Staggered treatment adoption implies that once a unit participates in the treatment, they remain treated. In other words, units do not “forget” about their treatment experience. This is a leading case in many applications in economics. For example, it would be the case for policies that roll out to different locations over some period of time. It would also be the case for many unit-level treatments that have a “scarring” effect. For example, in the context of job training, many applications consider participating in the treatment *ever* as defining treatment.

Within the DiD context, we believe it is hard to analyze non-staggered treatment setups **without** further restricting treatment effect heterogeneity across time, groups, treatment sequences, etc. That is the main reason we focus on this leading case.
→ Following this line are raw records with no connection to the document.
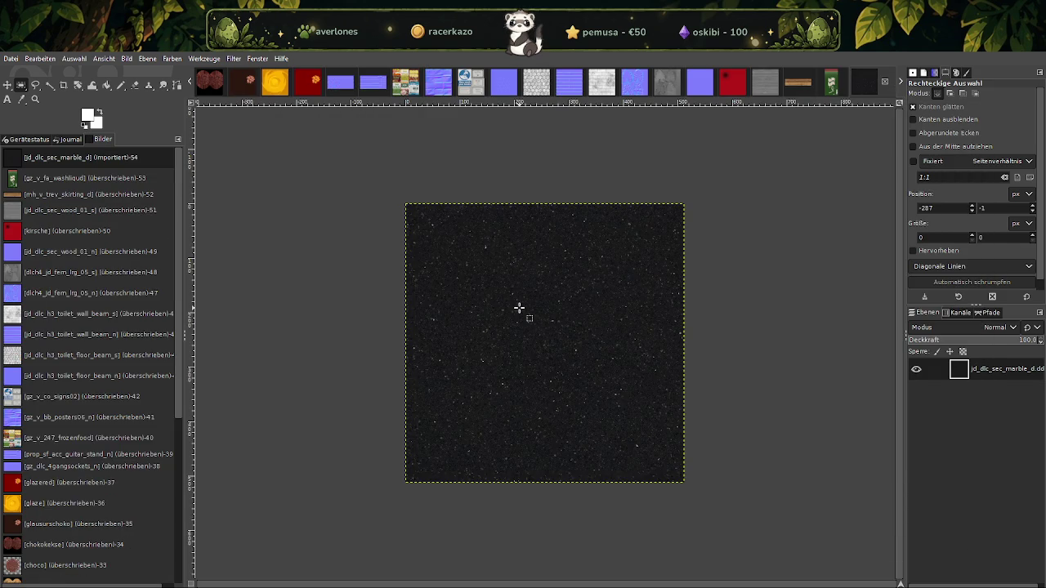
Scale jd_dlc_sec_marble_d to 256 × 256 pixels and overwrite its DDS file
right_click(519, 308)
left_click(630, 444)
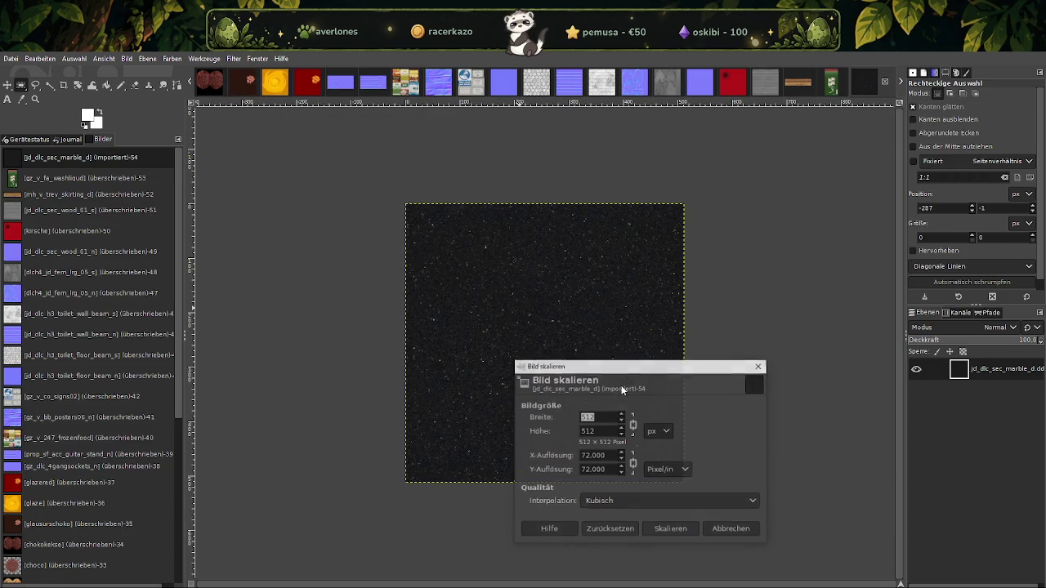
type("256")
key("Tab")
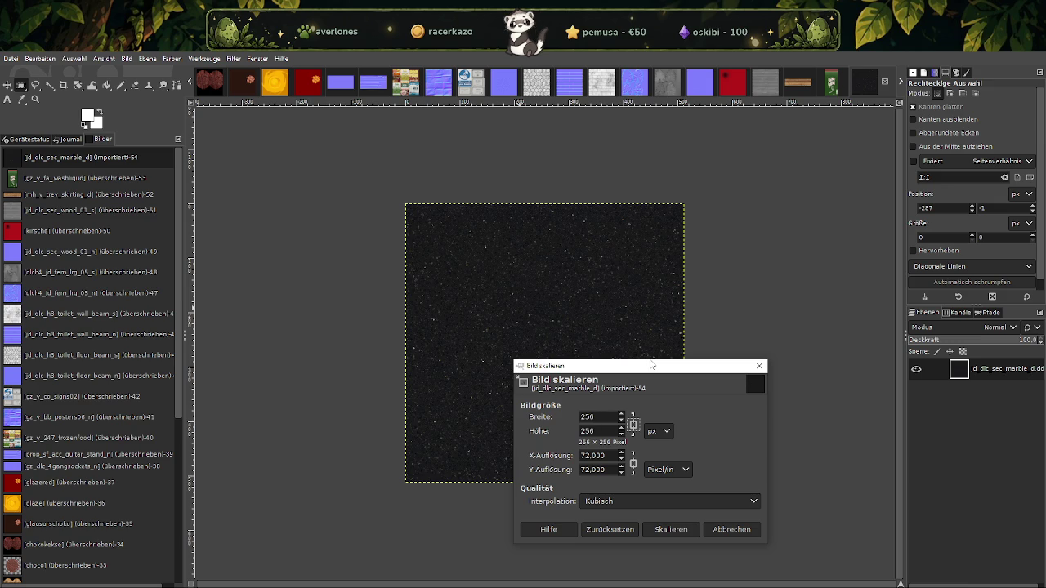
left_click(671, 529)
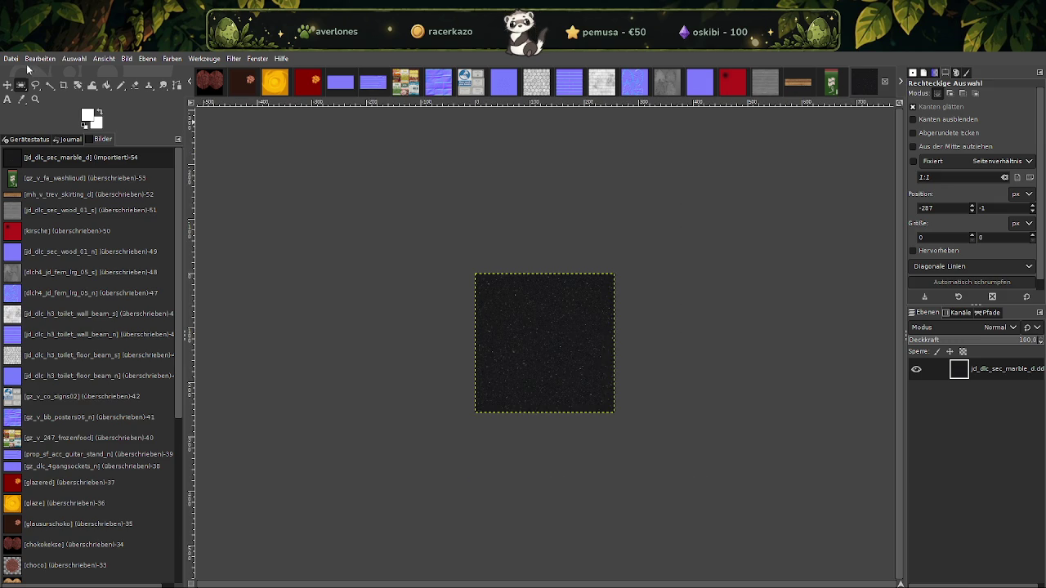
left_click(12, 58)
left_click(40, 214)
Find gz_v_fa_fabric01trim_a in the cafe search and import it into GIMP
left_click(310, 571)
**Parallel Trends Assumption based on never-treated units** For all \(g=2,...,\mathcal{T}\), \(t=2,...,\mathcal{T}\) with \(t \ge g\), \[
E[ Y_t(0) - Y_{t-1}(0) | G=g] = E[ Y_t(0) - Y_{t-1}(0)| C=1]
\]

This is a natural extension of the parallel trends assumption in the two periods and two groups case. It says that, in the absence of treatment, average untreated potential outcomes for the group first treated in time \(g\) and for the “never treated” group would have followed parallel paths in all post-treatment periods \(t \ge g\).

Note that the aforementioned parallel trend assumption rely on using the ``never treated’’ units as comparison group for all “eventually treated” groups. This presumes that (i) a (large enough) “never-treated” group is available in the data, and (ii) these units are “similar enough” to the eventually treated units such that they can indeed be used as a valid comparison group. In situations where these conditions are not satisfied, one can use an alternative parallel trends assumption that uses the **not-yet treated** units as valid comparison groups.

**Parallel Trends Assumption based on not-yet treated units** For all \(g=2,...,\mathcal{T}\), \(s,t=2,...,\mathcal{T}\) with \(t \ge g\) and \(s \ge t\) \[
E[ Y_t(0) - Y_{t-1}(0) | G=g] = E[ Y_t(0) - Y_{t-1}(0)| D_s=0, G\not=g]
\] In plain English, this assumption states that one can use the not-yet-treated by time \(s\) (\(s \ge t\)) units as valid comparison groups when computing the average treatment effect for the group first treated in time \(g\). In general, this assumption uses more data when constructing comparison groups. However, as noted in Marcus and Sant’Anna (2020), this assumption does restrict some pre-treatment trends across different groups. In other words, there is no free-lunch.